As explained in detail above, the present invention directly connects the heating conductive wire/first receiving antenna and the second receiving antenna provided above with a lead conductive wire, and crosses the lead conductive wire. Since it is constructed with a third receiving antenna consisting of a horizontal part that is connected and extends horizontally, and a folded part whose both ends are folded back, there is an advantage that the overall gain can be improved and a wider band can be achieved.

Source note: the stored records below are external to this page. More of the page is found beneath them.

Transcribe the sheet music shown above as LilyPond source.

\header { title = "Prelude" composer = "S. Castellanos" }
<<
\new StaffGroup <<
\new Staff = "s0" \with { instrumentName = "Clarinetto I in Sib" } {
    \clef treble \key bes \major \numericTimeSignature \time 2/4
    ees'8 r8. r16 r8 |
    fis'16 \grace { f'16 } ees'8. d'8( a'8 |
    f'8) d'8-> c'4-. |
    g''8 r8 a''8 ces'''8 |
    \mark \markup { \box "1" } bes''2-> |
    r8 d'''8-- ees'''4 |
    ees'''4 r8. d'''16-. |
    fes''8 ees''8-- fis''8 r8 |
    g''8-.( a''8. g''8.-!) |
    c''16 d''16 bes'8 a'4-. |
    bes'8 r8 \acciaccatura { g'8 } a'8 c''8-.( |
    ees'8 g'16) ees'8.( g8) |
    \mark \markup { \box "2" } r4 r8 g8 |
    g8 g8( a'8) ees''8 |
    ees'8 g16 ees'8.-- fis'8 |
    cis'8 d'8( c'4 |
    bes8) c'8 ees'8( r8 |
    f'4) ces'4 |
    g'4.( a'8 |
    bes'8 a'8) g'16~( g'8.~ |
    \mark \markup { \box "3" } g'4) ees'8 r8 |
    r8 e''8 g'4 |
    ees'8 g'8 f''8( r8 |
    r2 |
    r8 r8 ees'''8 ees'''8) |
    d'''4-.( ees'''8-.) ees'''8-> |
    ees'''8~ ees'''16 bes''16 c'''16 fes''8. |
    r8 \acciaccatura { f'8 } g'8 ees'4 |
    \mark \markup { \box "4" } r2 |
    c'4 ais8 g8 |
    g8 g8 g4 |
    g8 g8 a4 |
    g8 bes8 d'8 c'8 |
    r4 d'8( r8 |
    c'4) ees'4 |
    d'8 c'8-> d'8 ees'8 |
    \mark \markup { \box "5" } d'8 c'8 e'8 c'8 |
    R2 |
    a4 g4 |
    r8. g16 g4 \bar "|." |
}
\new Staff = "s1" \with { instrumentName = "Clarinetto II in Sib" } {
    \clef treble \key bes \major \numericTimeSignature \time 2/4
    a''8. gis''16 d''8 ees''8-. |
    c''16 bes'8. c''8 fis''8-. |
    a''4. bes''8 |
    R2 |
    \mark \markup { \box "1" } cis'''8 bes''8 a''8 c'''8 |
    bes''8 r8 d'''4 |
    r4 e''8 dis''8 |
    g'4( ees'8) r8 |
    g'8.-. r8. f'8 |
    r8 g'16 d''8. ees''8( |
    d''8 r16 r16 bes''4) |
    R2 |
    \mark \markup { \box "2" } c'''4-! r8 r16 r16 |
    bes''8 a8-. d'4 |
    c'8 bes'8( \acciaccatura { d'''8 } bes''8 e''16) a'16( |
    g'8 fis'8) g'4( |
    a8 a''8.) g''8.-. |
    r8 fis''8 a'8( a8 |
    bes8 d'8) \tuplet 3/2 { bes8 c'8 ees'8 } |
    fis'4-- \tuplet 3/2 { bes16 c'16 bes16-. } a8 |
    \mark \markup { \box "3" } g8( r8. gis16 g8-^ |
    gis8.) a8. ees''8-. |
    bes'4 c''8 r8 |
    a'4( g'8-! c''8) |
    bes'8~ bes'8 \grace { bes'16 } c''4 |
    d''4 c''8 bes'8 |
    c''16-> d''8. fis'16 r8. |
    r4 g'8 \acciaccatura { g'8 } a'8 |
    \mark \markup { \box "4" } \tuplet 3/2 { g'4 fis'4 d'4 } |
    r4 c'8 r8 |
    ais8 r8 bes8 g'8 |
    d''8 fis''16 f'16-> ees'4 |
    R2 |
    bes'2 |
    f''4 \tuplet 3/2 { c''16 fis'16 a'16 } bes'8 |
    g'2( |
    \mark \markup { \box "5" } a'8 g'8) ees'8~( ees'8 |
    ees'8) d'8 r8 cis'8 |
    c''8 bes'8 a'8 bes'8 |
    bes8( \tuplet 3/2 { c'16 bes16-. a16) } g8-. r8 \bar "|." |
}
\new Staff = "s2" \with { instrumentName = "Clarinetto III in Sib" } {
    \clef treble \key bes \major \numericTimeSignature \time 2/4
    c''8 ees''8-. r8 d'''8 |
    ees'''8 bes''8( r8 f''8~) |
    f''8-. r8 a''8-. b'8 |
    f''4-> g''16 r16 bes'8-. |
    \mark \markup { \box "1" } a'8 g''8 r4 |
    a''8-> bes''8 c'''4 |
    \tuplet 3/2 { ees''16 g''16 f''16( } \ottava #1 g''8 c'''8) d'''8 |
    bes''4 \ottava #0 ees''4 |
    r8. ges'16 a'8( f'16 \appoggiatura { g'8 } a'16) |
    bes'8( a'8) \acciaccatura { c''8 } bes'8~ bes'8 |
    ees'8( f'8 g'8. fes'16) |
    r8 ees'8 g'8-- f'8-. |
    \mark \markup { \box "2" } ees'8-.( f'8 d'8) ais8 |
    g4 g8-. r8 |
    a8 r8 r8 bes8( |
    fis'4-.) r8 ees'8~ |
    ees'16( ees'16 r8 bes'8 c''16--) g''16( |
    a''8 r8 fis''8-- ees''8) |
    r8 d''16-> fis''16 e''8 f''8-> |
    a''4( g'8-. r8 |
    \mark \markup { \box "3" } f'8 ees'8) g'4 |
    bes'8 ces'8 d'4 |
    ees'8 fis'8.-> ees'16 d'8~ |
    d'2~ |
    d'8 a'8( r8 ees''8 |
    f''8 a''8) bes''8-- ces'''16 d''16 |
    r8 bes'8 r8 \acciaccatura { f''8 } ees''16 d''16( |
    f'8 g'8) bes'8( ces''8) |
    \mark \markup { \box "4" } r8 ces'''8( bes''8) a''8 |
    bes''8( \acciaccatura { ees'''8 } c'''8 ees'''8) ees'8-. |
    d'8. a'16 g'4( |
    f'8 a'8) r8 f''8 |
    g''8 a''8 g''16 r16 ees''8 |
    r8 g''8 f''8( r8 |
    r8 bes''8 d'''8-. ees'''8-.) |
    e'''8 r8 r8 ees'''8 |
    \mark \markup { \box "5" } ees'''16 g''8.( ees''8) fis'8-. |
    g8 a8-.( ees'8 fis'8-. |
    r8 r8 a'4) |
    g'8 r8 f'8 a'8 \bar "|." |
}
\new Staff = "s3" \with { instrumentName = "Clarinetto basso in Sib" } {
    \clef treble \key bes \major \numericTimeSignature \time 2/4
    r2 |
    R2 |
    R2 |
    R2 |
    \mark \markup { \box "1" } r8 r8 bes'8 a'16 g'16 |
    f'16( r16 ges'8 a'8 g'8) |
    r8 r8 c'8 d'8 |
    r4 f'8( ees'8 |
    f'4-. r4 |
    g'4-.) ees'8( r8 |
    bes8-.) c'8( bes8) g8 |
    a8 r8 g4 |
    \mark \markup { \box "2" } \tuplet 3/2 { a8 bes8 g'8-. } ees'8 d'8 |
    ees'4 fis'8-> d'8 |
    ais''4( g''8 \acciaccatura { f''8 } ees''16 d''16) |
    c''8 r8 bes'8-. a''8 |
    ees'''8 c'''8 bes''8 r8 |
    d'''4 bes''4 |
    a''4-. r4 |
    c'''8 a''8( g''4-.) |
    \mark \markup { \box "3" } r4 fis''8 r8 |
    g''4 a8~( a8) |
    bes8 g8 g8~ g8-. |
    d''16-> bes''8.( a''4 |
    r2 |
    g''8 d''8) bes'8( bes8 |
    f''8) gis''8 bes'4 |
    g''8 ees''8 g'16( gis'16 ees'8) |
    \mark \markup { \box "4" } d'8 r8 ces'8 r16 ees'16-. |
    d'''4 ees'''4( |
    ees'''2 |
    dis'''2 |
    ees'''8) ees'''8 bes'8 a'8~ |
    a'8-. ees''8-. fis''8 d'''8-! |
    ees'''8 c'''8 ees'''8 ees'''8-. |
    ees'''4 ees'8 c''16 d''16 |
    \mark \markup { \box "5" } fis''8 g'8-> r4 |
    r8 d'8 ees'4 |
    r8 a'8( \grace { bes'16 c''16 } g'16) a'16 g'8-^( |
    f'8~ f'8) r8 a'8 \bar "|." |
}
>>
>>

[Brief explanation of the drawing]

FIG. 1 is a schematic diagram of the configuration including a circuit showing an embodiment of the present invention. FIG. 2 is a frequency characteristic diagram of an embodiment of the present invention and a conventional glass antenna for automobiles. FIG. FIG. 4 is a diagram for explaining an example of dimensions of a receiving antenna, FIG. 4 is a schematic diagram showing another embodiment of the present invention, and FIG. 5 is a diagram schematically depicting a conventional glass antenna for automobiles. Window glass, 2 is a heating conductive wire and first receiving antenna, 5 and 5' are high frequency choke coils, 6 is a heating power source, 7 is a second receiving antenna, 8 is a feeder wire outlet, 9 is a conductive lead line, odor 0 is the third receiving antenna, 1
1 and 11' are horizontal parts, and 12 and 12' are folded parts. Figure 1 Figure 3 Figure 2 Figure 4 Figure 5

Claims (1)

[Claims] 1. A heating conductive wire/first receiving antenna provided in the heated area on the surface of an automobile window glass, and a heating conductive wire/first receiving antenna provided horizontally in the excess portion of the window glass above the heating conductive wire/first receiving antenna. a second receiving antenna that is cross-connected to a lead conductive wire having one end directly connected to the heating conductive wire and the first receiving antenna and a feeder wire extraction end provided at the other end; A third receiving antenna is provided between the receiving antenna and the second receiving antenna, and has a horizontal portion that is cross-connected to the lead conductive wire and extends in the horizontal direction, and a third receiving antenna that has a folded portion formed by folding back both ends of the horizontal portion. A glass antenna for automobiles.